**Task requirements**: The job is to output each record again, character for character.

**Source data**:
::::

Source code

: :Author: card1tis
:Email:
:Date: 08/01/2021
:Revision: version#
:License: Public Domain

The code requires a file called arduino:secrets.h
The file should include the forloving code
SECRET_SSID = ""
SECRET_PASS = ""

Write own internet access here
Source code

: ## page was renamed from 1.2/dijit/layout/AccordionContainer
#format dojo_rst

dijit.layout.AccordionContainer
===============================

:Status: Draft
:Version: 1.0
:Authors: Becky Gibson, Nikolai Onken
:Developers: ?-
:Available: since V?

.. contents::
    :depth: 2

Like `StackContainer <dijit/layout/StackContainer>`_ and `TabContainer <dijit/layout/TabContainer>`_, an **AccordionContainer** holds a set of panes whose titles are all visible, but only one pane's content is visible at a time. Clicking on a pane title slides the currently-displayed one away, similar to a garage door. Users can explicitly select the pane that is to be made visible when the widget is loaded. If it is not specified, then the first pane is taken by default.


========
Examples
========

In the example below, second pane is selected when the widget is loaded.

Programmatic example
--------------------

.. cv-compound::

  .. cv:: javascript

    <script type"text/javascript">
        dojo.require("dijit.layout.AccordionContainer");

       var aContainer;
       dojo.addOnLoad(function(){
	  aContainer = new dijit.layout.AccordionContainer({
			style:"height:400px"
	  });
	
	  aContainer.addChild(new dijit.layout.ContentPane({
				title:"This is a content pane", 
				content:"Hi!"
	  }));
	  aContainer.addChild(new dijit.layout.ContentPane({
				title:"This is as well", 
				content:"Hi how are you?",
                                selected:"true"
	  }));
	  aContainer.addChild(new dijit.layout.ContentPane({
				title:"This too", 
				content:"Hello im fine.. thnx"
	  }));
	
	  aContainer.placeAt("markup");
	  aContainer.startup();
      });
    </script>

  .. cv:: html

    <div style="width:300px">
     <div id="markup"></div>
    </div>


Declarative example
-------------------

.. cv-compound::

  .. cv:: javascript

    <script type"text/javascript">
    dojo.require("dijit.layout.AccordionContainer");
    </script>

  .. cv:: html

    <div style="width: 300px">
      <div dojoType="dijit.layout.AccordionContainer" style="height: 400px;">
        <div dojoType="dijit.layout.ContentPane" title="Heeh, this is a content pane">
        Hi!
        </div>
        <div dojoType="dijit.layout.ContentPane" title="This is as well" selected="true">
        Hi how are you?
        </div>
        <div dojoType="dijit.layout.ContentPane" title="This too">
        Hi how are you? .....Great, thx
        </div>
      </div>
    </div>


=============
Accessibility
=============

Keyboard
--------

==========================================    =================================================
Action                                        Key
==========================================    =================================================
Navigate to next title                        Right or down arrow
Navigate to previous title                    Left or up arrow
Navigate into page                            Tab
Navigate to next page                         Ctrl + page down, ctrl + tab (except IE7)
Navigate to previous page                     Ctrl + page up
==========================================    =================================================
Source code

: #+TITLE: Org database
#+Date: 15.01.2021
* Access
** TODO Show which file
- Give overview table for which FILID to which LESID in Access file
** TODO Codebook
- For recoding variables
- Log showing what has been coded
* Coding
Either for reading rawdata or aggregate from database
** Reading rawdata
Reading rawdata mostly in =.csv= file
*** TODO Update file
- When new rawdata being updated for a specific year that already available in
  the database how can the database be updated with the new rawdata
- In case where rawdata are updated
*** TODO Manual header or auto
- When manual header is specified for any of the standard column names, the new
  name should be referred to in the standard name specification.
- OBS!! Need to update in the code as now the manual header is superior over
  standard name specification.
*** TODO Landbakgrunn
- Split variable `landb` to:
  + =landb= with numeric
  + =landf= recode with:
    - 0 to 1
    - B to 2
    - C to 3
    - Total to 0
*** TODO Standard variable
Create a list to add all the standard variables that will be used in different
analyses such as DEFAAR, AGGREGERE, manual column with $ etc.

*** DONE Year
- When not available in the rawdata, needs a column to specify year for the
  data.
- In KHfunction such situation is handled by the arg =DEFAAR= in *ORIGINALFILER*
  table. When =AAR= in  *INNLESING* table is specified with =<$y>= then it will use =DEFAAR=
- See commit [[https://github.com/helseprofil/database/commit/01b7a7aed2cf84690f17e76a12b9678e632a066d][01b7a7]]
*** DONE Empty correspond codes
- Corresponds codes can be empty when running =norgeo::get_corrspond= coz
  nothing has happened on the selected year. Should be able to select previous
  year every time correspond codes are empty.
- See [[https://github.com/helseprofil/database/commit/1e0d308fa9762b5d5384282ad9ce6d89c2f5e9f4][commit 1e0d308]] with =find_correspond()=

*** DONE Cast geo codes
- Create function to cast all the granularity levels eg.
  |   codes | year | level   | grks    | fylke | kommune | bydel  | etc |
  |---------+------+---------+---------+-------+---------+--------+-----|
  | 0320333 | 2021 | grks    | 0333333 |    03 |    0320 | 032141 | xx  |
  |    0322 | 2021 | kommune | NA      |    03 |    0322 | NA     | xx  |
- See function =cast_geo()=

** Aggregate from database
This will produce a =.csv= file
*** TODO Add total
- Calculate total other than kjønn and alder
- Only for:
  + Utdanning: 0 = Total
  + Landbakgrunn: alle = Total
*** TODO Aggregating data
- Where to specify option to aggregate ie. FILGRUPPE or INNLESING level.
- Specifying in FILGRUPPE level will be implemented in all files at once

::::

**Result of the exercise**:
Source code

: :Author: card1tis
:Email:
:Date: 08/01/2021
:Revision: version#
:License: Public Domain

The code requires a file called arduino:secrets.h
The file should include the forloving code
SECRET_SSID = ""
SECRET_PASS = ""

Write own internet access here
Source code

: ## page was renamed from 1.2/dijit/layout/AccordionContainer
#format dojo_rst

dijit.layout.AccordionContainer
===============================

:Status: Draft
:Version: 1.0
:Authors: Becky Gibson, Nikolai Onken
:Developers: ?-
:Available: since V?

.. contents::
    :depth: 2

Like `StackContainer <dijit/layout/StackContainer>`_ and `TabContainer <dijit/layout/TabContainer>`_, an **AccordionContainer** holds a set of panes whose titles are all visible, but only one pane's content is visible at a time. Clicking on a pane title slides the currently-displayed one away, similar to a garage door. Users can explicitly select the pane that is to be made visible when the widget is loaded. If it is not specified, then the first pane is taken by default.


========
Examples
========

In the example below, second pane is selected when the widget is loaded.

Programmatic example
--------------------

.. cv-compound::

  .. cv:: javascript

    <script type"text/javascript">
        dojo.require("dijit.layout.AccordionContainer");

       var aContainer;
       dojo.addOnLoad(function(){
	  aContainer = new dijit.layout.AccordionContainer({
			style:"height:400px"
	  });
	
	  aContainer.addChild(new dijit.layout.ContentPane({
				title:"This is a content pane", 
				content:"Hi!"
	  }));
	  aContainer.addChild(new dijit.layout.ContentPane({
				title:"This is as well", 
				content:"Hi how are you?",
                                selected:"true"
	  }));
	  aContainer.addChild(new dijit.layout.ContentPane({
				title:"This too", 
				content:"Hello im fine.. thnx"
	  }));
	
	  aContainer.placeAt("markup");
	  aContainer.startup();
      });
    </script>

  .. cv:: html

    <div style="width:300px">
     <div id="markup"></div>
    </div>


Declarative example
-------------------

.. cv-compound::

  .. cv:: javascript

    <script type"text/javascript">
    dojo.require("dijit.layout.AccordionContainer");
    </script>

  .. cv:: html

    <div style="width: 300px">
      <div dojoType="dijit.layout.AccordionContainer" style="height: 400px;">
        <div dojoType="dijit.layout.ContentPane" title="Heeh, this is a content pane">
        Hi!
        </div>
        <div dojoType="dijit.layout.ContentPane" title="This is as well" selected="true">
        Hi how are you?
        </div>
        <div dojoType="dijit.layout.ContentPane" title="This too">
        Hi how are you? .....Great, thx
        </div>
      </div>
    </div>


=============
Accessibility
=============

Keyboard
--------

==========================================    =================================================
Action                                        Key
==========================================    =================================================
Navigate to next title                        Right or down arrow
Navigate to previous title                    Left or up arrow
Navigate into page                            Tab
Navigate to next page                         Ctrl + page down, ctrl + tab (except IE7)
Navigate to previous page                     Ctrl + page up
==========================================    =================================================
Source code

: #+TITLE: Org database
#+Date: 15.01.2021
* Access
** TODO Show which file
- Give overview table for which FILID to which LESID in Access file
** TODO Codebook
- For recoding variables
- Log showing what has been coded
* Coding
Either for reading rawdata or aggregate from database
** Reading rawdata
Reading rawdata mostly in =.csv= file
*** TODO Update file
- When new rawdata being updated for a specific year that already available in
  the database how can the database be updated with the new rawdata
- In case where rawdata are updated
*** TODO Manual header or auto
- When manual header is specified for any of the standard column names, the new
  name should be referred to in the standard name specification.
- OBS!! Need to update in the code as now the manual header is superior over
  standard name specification.
*** TODO Landbakgrunn
- Split variable `landb` to:
  + =landb= with numeric
  + =landf= recode with:
    - 0 to 1
    - B to 2
    - C to 3
    - Total to 0
*** TODO Standard variable
Create a list to add all the standard variables that will be used in different
analyses such as DEFAAR, AGGREGERE, manual column with $ etc.

*** DONE Year
- When not available in the rawdata, needs a column to specify year for the
  data.
- In KHfunction such situation is handled by the arg =DEFAAR= in *ORIGINALFILER*
  table. When =AAR= in  *INNLESING* table is specified with =<$y>= then it will use =DEFAAR=
- See commit [[https://github.com/helseprofil/database/commit/01b7a7aed2cf84690f17e76a12b9678e632a066d][01b7a7]]
*** DONE Empty correspond codes
- Corresponds codes can be empty when running =norgeo::get_corrspond= coz
  nothing has happened on the selected year. Should be able to select previous
  year every time correspond codes are empty.
- See [[https://github.com/helseprofil/database/commit/1e0d308fa9762b5d5384282ad9ce6d89c2f5e9f4][commit 1e0d308]] with =find_correspond()=

*** DONE Cast geo codes
- Create function to cast all the granularity levels eg.
  |   codes | year | level   | grks    | fylke | kommune | bydel  | etc |
  |---------+------+---------+---------+-------+---------+--------+-----|
  | 0320333 | 2021 | grks    | 0333333 |    03 |    0320 | 032141 | xx  |
  |    0322 | 2021 | kommune | NA      |    03 |    0322 | NA     | xx  |
- See function =cast_geo()=

** Aggregate from database
This will produce a =.csv= file
*** TODO Add total
- Calculate total other than kjønn and alder
- Only for:
  + Utdanning: 0 = Total
  + Landbakgrunn: alle = Total
*** TODO Aggregating data
- Where to specify option to aggregate ie. FILGRUPPE or INNLESING level.
- Specifying in FILGRUPPE level will be implemented in all files at once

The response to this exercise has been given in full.